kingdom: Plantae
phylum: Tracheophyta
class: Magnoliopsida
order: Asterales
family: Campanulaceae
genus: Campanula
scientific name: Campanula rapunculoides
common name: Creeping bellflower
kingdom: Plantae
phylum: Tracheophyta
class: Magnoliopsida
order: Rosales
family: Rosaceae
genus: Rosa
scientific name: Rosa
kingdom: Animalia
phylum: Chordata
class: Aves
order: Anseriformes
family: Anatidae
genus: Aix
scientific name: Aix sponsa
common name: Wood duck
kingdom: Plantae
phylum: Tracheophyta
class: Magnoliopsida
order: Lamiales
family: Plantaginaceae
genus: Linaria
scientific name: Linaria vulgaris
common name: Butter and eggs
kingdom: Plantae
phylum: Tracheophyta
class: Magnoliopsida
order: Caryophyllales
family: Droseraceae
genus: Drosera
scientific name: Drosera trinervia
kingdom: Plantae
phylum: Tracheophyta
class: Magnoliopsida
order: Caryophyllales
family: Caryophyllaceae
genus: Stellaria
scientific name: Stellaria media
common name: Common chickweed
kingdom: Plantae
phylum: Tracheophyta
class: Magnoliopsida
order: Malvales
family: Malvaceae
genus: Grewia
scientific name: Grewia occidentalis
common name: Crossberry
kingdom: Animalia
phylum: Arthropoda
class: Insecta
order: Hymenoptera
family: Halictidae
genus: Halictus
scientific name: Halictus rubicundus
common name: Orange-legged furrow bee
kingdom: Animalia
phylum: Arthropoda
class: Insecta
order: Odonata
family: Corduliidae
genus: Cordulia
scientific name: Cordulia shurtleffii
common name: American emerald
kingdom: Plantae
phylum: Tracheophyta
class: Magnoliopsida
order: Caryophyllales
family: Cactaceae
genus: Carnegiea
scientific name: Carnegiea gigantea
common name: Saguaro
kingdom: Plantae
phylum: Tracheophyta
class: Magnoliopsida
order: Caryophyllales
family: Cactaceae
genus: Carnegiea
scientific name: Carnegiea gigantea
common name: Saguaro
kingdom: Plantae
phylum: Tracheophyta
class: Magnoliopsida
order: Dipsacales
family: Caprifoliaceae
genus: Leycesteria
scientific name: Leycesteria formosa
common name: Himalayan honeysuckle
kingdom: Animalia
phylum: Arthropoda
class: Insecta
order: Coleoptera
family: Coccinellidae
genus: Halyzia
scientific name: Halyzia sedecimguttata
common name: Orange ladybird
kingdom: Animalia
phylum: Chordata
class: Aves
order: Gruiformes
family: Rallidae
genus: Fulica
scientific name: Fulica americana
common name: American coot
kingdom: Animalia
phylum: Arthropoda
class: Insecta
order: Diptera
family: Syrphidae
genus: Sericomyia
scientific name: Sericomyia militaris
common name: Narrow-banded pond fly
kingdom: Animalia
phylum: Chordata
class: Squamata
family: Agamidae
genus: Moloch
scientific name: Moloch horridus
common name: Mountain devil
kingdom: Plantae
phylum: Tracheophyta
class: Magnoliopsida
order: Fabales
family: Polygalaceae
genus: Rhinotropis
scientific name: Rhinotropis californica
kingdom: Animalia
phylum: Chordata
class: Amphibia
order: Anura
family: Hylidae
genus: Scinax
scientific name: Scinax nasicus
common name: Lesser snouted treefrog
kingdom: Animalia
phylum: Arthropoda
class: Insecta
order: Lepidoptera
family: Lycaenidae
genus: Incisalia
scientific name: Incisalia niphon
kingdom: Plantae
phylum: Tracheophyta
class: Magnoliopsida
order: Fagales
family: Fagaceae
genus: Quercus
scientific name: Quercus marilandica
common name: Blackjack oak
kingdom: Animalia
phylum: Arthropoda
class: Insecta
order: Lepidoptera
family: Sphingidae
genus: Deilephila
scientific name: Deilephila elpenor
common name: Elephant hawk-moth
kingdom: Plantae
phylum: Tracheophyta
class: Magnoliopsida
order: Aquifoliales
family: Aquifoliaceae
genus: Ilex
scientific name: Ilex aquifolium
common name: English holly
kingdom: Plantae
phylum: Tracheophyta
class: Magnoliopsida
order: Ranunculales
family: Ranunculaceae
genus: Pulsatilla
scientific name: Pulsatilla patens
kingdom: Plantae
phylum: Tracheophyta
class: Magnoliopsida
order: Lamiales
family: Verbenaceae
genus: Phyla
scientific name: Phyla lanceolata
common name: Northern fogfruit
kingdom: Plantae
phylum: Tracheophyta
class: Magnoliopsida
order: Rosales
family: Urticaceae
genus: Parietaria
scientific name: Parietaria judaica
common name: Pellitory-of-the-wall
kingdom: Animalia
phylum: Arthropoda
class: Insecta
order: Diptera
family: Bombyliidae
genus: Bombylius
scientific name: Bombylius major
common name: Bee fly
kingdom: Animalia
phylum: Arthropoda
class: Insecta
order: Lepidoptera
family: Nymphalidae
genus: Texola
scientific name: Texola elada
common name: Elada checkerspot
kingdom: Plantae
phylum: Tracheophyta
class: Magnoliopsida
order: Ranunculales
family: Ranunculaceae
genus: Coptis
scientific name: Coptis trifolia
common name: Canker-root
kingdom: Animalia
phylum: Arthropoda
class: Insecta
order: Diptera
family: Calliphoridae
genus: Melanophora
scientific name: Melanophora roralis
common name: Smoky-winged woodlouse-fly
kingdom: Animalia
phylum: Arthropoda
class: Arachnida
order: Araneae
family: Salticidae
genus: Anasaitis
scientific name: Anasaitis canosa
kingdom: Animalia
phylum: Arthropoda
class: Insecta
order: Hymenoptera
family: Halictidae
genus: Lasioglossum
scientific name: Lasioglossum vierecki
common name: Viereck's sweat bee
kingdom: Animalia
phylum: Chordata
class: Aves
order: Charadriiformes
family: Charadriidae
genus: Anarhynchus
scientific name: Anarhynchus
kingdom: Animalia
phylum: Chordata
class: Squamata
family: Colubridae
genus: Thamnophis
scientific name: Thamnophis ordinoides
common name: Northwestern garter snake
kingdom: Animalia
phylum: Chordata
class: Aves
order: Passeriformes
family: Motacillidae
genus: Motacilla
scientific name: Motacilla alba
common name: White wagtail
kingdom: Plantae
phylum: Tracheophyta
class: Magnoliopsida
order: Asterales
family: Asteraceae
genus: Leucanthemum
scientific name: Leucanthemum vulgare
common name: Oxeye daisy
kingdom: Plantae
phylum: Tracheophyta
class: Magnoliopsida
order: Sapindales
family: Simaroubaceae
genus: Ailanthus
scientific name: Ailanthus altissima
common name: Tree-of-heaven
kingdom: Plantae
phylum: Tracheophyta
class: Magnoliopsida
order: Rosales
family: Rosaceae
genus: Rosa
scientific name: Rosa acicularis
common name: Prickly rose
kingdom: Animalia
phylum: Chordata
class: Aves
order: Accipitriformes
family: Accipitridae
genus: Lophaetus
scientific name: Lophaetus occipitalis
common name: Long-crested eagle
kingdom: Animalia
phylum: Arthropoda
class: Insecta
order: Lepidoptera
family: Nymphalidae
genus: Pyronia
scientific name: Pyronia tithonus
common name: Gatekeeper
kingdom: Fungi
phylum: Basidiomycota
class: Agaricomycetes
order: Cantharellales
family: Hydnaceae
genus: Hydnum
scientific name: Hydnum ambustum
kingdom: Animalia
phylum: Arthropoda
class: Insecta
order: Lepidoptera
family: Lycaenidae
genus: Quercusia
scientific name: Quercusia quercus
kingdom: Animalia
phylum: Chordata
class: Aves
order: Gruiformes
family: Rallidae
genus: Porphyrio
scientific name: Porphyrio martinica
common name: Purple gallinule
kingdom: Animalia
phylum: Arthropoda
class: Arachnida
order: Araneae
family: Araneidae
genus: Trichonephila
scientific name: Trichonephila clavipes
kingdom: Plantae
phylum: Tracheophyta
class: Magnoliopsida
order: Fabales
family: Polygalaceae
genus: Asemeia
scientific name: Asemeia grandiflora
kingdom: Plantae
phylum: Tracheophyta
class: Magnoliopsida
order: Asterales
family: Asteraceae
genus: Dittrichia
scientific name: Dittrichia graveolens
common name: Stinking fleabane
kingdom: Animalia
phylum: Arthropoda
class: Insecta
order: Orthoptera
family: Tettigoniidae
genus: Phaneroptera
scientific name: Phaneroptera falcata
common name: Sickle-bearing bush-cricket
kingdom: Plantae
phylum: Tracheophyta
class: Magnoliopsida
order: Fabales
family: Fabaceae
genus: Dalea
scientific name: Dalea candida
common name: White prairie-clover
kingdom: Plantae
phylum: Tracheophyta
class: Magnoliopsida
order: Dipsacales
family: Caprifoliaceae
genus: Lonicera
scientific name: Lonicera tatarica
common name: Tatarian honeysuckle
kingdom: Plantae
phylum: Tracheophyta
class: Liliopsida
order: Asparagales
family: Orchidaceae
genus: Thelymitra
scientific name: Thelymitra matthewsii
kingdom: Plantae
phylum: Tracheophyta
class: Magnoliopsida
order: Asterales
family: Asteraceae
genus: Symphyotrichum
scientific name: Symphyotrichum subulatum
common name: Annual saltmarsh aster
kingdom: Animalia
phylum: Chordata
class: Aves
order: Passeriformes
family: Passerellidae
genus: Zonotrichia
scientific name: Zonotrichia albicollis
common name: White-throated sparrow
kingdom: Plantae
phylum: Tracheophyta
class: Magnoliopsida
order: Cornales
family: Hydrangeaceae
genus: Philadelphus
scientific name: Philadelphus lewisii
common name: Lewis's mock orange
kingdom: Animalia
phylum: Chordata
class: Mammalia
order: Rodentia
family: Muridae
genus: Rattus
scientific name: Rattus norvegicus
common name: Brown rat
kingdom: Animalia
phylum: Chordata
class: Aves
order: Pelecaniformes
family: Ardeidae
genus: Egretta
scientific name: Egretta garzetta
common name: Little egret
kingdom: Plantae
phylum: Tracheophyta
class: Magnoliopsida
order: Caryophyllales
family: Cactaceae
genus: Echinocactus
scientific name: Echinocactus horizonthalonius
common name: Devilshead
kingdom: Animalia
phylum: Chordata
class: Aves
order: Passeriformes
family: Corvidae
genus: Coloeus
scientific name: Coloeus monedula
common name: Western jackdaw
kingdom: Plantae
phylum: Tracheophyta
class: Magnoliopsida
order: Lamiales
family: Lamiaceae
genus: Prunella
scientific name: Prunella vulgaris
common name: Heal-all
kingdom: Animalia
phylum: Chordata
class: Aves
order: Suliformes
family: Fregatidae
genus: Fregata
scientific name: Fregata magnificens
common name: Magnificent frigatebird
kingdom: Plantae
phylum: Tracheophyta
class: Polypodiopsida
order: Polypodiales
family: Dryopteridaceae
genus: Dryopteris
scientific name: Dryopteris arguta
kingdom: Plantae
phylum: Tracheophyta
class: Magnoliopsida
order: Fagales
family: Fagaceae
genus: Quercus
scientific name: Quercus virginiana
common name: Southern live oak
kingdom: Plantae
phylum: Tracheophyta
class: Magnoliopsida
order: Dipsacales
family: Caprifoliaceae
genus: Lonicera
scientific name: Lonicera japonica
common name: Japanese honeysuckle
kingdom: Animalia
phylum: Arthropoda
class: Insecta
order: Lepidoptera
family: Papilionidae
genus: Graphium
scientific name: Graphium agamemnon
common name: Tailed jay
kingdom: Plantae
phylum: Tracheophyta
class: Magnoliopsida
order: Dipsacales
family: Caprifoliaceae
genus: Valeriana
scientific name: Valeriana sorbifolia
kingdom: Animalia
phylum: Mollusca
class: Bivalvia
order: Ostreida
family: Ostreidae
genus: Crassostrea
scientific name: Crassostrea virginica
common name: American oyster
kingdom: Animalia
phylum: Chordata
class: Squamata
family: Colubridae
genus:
======
• _Objective_
Convert the lines of the data above, from the line containing "family: Fregatidae" through the line containing "scientific name: Lonicera japonica", both included, into a numbered list. Leave out any blank lines.

• _Result of this task_
1. family: Fregatidae
2. genus: Fregata
3. scientific name: Fregata magnificens
4. common name: Magnificent frigatebird
5. kingdom: Plantae
6. phylum: Tracheophyta
7. class: Polypodiopsida
8. order: Polypodiales
9. family: Dryopteridaceae
10. genus: Dryopteris
11. scientific name: Dryopteris arguta
12. kingdom: Plantae
13. phylum: Tracheophyta
14. class: Magnoliopsida
15. order: Fagales
16. family: Fagaceae
17. genus: Quercus
18. scientific name: Quercus virginiana
19. common name: Southern live oak
20. kingdom: Plantae
21. phylum: Tracheophyta
22. class: Magnoliopsida
23. order: Dipsacales
24. family: Caprifoliaceae
25. genus: Lonicera
26. scientific name: Lonicera japonica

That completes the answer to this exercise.